An old writer looks back at the formative moments and people of his early years in this thoughtful autobiographical work by an award-winning Australian novelist.
The fictional writer, Robert Crofts, is 79 and hasn’t been working on a book since his last came out, “now more than two years ago,” when he recalls his fascination as a boy in postwar England with the Australian Outback. From this first-person prelude, Miller (The Simplest Words, 2016, etc.) shifts into third and introduces Crofts at age 19, just as he has quit three years of cowboy work “in the vast hinterland of the Australian north.” Crofts—who was Miller’s alter ego in his first published novel, Watching the Climbers on the Mountain (1988)—meets a woman who encourages him to write and a man who faults his prose and urges him to learn from great literature by attending university.
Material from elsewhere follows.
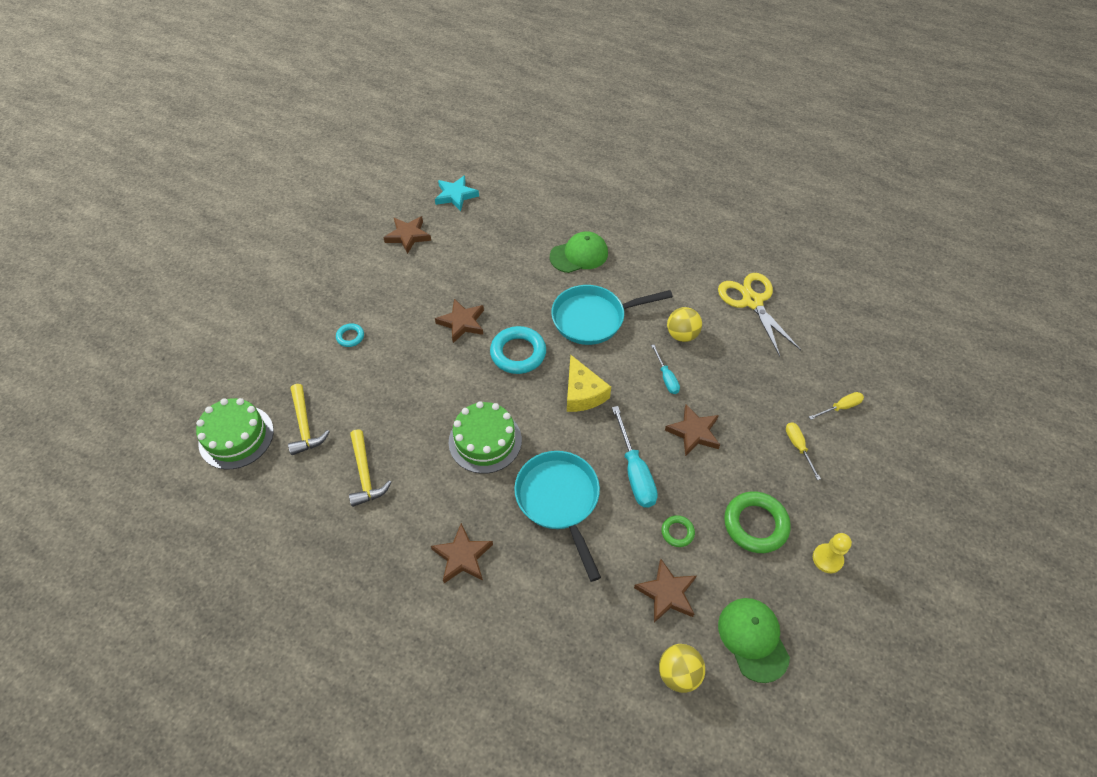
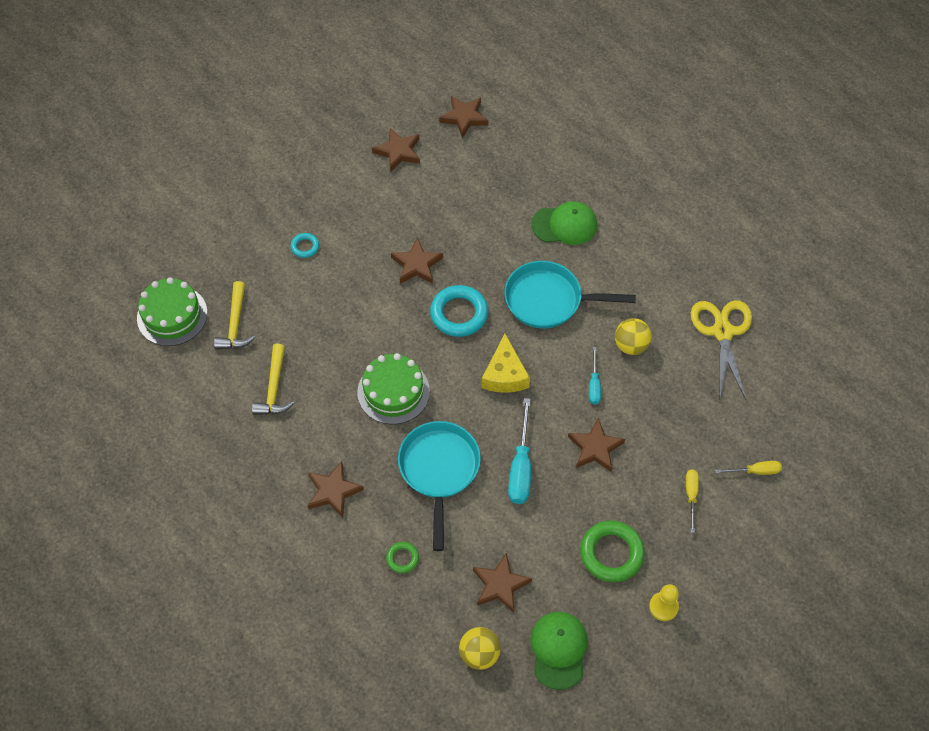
camera: 20 degrees right, 5 degrees up
turquoise star [435,175,479,211] -> brown star [439,96,489,138]
green ring [661,515,695,547] -> green ring moved to [386,542,419,573]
Conflicting demands that can throttle creativity will be a big motif in this bildungsroman. Under the influence of his wife, Crofts will shift households several times, abandoning one novel, ending up on a remote farm where he enjoys the outdoor labor but suffers from writer’s block. Then his wife leaves to study Italian in Perugia and suffers a breakdown. Along the way, he meets a fascinating European couple in Melbourne who survived torture and imprisonment in wartime Germany. They deliver some fine ruminations on art and commitment in a novel that also traces those themes through a crucial pregnancy and Crofts’ relationships with three women. Miller’s writing sometimes drifts toward the saccharine, but he almost always pulls back—as he pulls back from the narrative several times in interludes that return to the first person of the much older man and highlight how memory has many layers.
A rich addition to the growing shelf of autofiction from a seasoned storyteller.